EXCERPT TO READ »
——
1) I would not like the AA batteries in the SX1 and would much prefer the Lithium battery in the dslr's

2) And I would really like having video on the SX1

3) And I would like having the huge zoom rather than spending thousands of dollars on new lenses

4) - BUT i still dont have a straight answer on how well this camera performs against the dslr's with stills

5) I am leaning towards a dslr because i want to take my photography further but i dont know with which brand to go with - some people say the Nikon kit lenses are better and that you will have to spend allot of money on a cannon lens to get a good one, but Nikon's customer support is terrible and allot of people complain about the 1000D's annoying menu system...what do you think about this?

6) Here is what camera labs has to say about D300 vs. 1000D...

- Canon’s EOS 1000D / Rebel XS is over a year older than the D3000, but remains Canon’s current entry-level DSLR and hence the main rival for the new budget Nikon. Both the 1000D / XS and D3000 share the same 10 Megapixel resolution, 3fps continuous shooting and the same range from their 18-55mm stabilised kit lenses.
——
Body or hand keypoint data
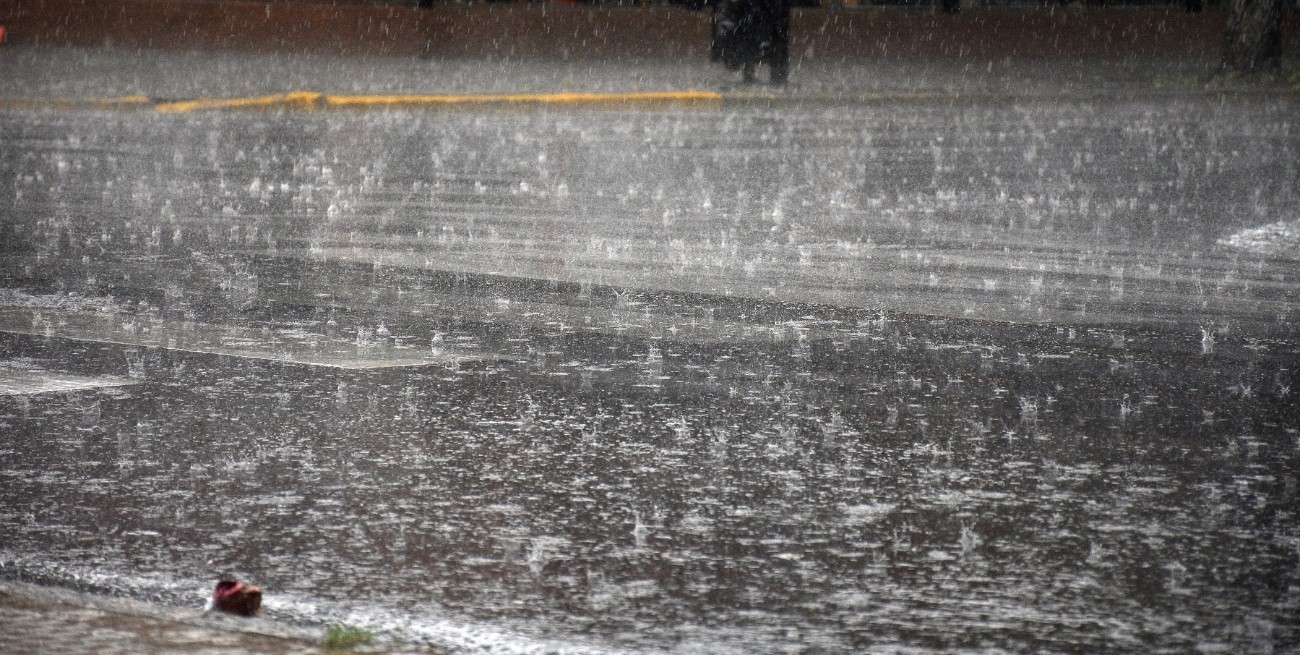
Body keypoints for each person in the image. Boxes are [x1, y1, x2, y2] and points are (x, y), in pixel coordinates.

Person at [712, 0, 790, 85]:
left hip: (760, 27)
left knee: (776, 42)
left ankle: (777, 78)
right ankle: (752, 75)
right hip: (750, 28)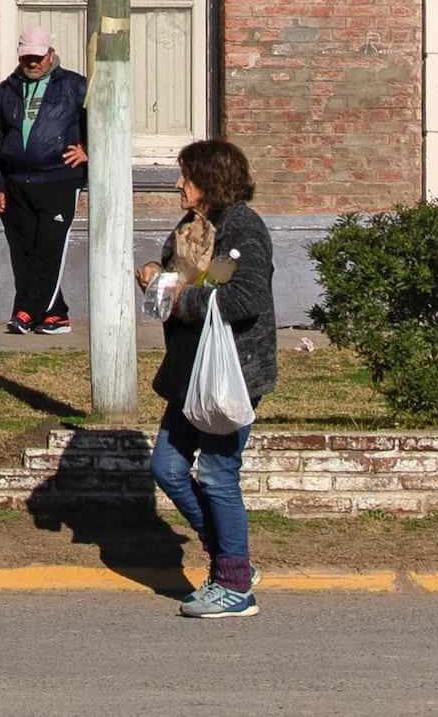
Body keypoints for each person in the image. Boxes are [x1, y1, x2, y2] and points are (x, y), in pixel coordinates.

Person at [145, 136, 278, 622]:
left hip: (229, 375)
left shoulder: (242, 227)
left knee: (219, 475)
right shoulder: (196, 226)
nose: (179, 185)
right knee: (168, 468)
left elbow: (242, 299)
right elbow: (193, 279)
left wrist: (181, 298)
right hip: (189, 372)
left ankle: (235, 585)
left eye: (187, 176)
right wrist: (156, 277)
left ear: (212, 180)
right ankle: (230, 558)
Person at [0, 27, 89, 336]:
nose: (33, 63)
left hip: (59, 180)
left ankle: (26, 312)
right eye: (27, 57)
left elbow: (104, 121)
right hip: (17, 182)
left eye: (38, 58)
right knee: (24, 249)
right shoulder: (7, 90)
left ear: (50, 55)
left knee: (49, 248)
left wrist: (87, 151)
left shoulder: (74, 86)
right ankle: (55, 316)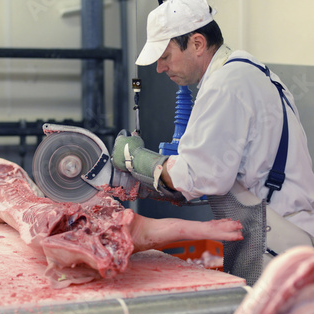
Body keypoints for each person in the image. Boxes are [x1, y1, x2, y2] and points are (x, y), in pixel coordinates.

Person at [112, 0, 314, 237]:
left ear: (197, 43)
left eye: (165, 56)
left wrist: (135, 159)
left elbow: (196, 178)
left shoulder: (225, 85)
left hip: (278, 235)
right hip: (284, 226)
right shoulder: (249, 70)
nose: (160, 68)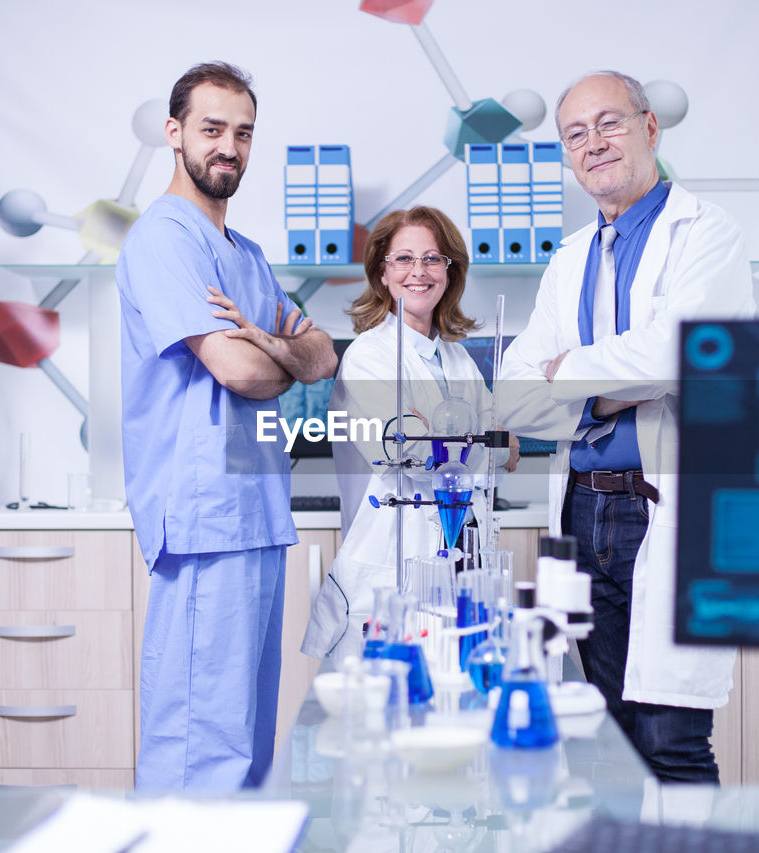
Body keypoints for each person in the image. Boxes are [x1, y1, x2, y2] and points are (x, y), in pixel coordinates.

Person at [497, 71, 755, 783]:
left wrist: (571, 381)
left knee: (671, 739)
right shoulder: (568, 259)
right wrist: (607, 393)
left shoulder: (708, 234)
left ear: (650, 128)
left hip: (660, 508)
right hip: (583, 510)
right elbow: (516, 397)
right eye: (575, 134)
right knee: (605, 742)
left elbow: (678, 349)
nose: (594, 144)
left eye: (608, 123)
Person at [116, 61, 337, 793]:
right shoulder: (164, 238)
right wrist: (276, 354)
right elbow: (241, 373)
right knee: (198, 753)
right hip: (206, 519)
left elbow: (321, 355)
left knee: (246, 751)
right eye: (212, 129)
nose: (229, 147)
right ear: (174, 133)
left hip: (257, 517)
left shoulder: (246, 257)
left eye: (243, 133)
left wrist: (267, 345)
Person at [301, 206, 518, 660]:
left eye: (433, 259)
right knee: (383, 716)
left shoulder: (456, 359)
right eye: (403, 259)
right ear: (382, 273)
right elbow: (407, 453)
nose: (418, 272)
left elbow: (508, 450)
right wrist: (471, 437)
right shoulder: (367, 357)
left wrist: (443, 434)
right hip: (391, 571)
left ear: (449, 271)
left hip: (460, 563)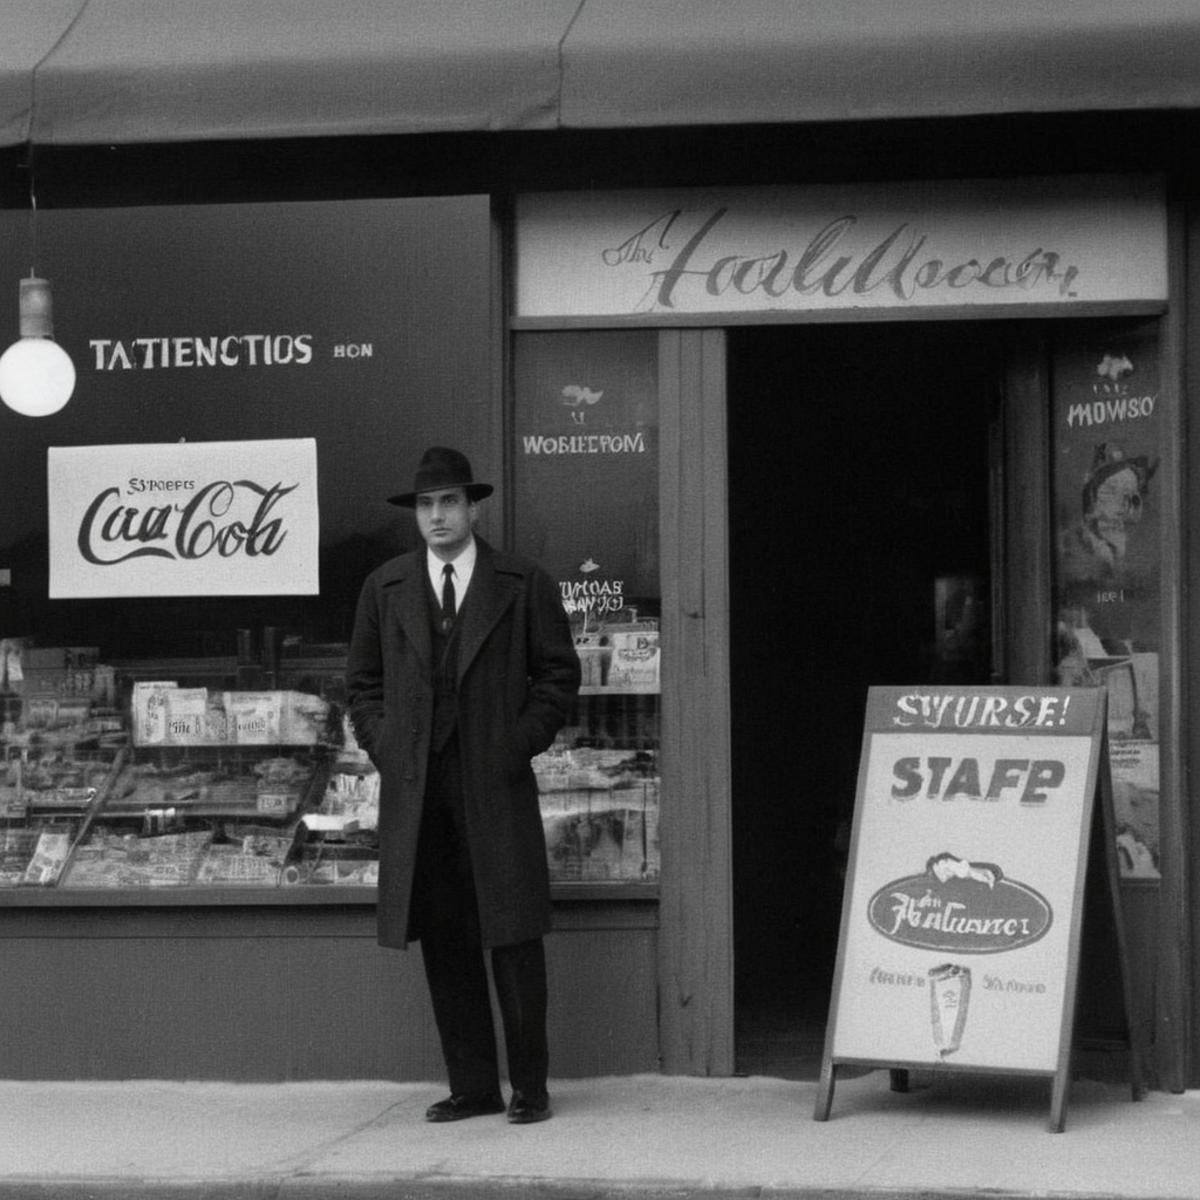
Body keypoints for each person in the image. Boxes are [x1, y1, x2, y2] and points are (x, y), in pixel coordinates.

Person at [346, 446, 580, 1125]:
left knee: (512, 938)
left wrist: (513, 747)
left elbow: (558, 679)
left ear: (472, 509)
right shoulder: (384, 587)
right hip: (419, 790)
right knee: (446, 941)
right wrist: (389, 746)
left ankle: (529, 1087)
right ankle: (474, 1086)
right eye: (426, 504)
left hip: (494, 782)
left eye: (449, 502)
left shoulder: (521, 582)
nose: (438, 515)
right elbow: (362, 686)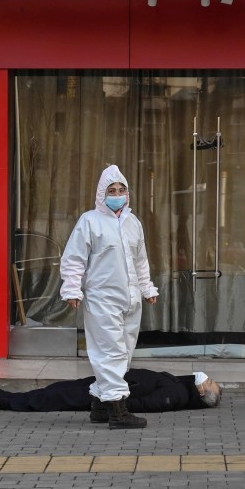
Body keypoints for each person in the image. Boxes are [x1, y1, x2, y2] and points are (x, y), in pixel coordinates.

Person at [60, 165, 159, 429]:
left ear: (128, 194)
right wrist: (72, 289)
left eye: (121, 190)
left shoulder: (132, 222)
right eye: (111, 190)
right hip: (102, 298)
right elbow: (74, 258)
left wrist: (147, 288)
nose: (117, 194)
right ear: (101, 195)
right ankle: (118, 411)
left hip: (131, 298)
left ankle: (99, 405)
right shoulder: (90, 221)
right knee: (110, 353)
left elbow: (140, 260)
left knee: (123, 352)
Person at [0, 369, 222, 414]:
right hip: (110, 380)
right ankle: (3, 396)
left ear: (202, 392)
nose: (207, 377)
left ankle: (1, 400)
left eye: (209, 381)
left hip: (109, 392)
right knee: (60, 389)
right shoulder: (181, 386)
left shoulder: (177, 395)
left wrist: (113, 403)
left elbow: (147, 403)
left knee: (55, 398)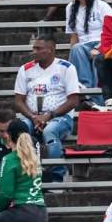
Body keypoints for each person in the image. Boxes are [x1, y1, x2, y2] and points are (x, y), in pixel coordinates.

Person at [13, 35, 81, 183]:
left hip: (60, 118)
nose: (34, 51)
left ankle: (57, 176)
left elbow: (74, 100)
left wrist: (49, 116)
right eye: (33, 48)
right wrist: (33, 117)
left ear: (51, 50)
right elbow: (18, 101)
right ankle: (25, 174)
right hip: (33, 117)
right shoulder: (25, 69)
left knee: (50, 130)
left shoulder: (66, 68)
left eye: (38, 48)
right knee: (19, 128)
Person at [65, 0, 110, 98]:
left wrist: (98, 48)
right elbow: (74, 37)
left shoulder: (101, 6)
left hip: (102, 43)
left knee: (98, 58)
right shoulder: (70, 7)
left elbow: (110, 33)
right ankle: (86, 88)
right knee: (77, 48)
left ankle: (98, 97)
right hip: (83, 46)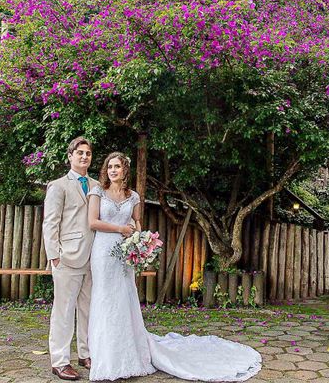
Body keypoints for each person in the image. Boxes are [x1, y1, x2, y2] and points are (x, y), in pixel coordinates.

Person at [87, 151, 262, 382]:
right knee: (105, 299)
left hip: (125, 254)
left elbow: (137, 222)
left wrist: (139, 240)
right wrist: (121, 230)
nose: (112, 170)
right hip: (103, 252)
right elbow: (92, 222)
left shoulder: (134, 196)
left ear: (125, 170)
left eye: (117, 166)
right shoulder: (98, 191)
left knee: (124, 298)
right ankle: (105, 356)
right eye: (110, 167)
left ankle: (128, 353)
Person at [43, 137, 98, 381]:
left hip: (94, 257)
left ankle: (85, 354)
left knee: (88, 309)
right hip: (67, 257)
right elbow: (50, 222)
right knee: (63, 311)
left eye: (87, 153)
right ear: (70, 156)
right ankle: (60, 360)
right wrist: (54, 255)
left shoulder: (98, 185)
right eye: (79, 153)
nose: (84, 157)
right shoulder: (58, 185)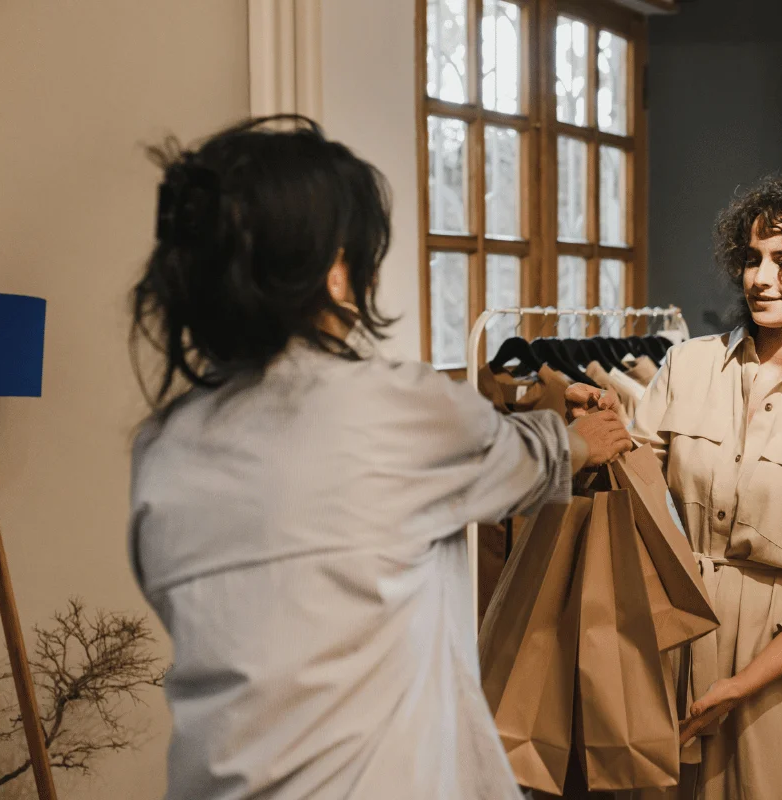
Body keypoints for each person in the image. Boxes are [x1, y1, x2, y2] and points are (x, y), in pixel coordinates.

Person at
——
TASKS FOR THIS EXERCISE »
1 - In the post about choosing a camera, reproduce the passage starting at "5) I am leaning" and ending at "D300 vs. 1000D...", substituting "after-sales service" for "customer support".
2 - According to the final paragraph of the camera post, which features do the 1000D / XS and the D3000 share? List every one.
3 - Continue the post comparing the SX1 with a DSLR from the point at which it stops.

TASK-BY-TASK RESULTS »
1 -
5) I am leaning towards a dslr because i want to take my photography further but i dont know with which brand to go with - some people say the Nikon kit lenses are better and that you will have to spend allot of money on a cannon lens to get a good one, but Nikon's after-sales service is terrible and allot of people complain about the 1000D's annoying menu system...what do you think about this?

6) Here is what camera labs has to say about D300 vs. 1000D...

2 -
- 10 Megapixel resolution
- 3fps continuous shooting
- The same range from their 18-55mm stabilised kit lenses

3 -
In its favour, the Canon features Live View, a depth-of-field preview facility and comes with free software to remote-control the camera from a PC or Mac, along with a much more sophisticated RAW processing application. In its favour, the D3000 features a slightly more sophisticated 11-point AF system (versus 7-point), a larger 3in screen (versus 2.5in), viewfinder gridlines and a friendlier user interface for beginners.

But for many beginners, the lack of Live View on any new DSLR is a deal-breaker, and crucially as an older model, the Canon has already enjoyed online discounting, making it look competitively priced compared to the D3000 – at least during its first few months on sale anyway.





________________________________________________________



I dont think i need live view but i would really not like having grid lines - however, i really like the idea of controlling the camera with your computer, but i am a beginner so i guess the GUIDE mode would help me.


Can someone explain this RAW stuff - why is it no good on the D3000?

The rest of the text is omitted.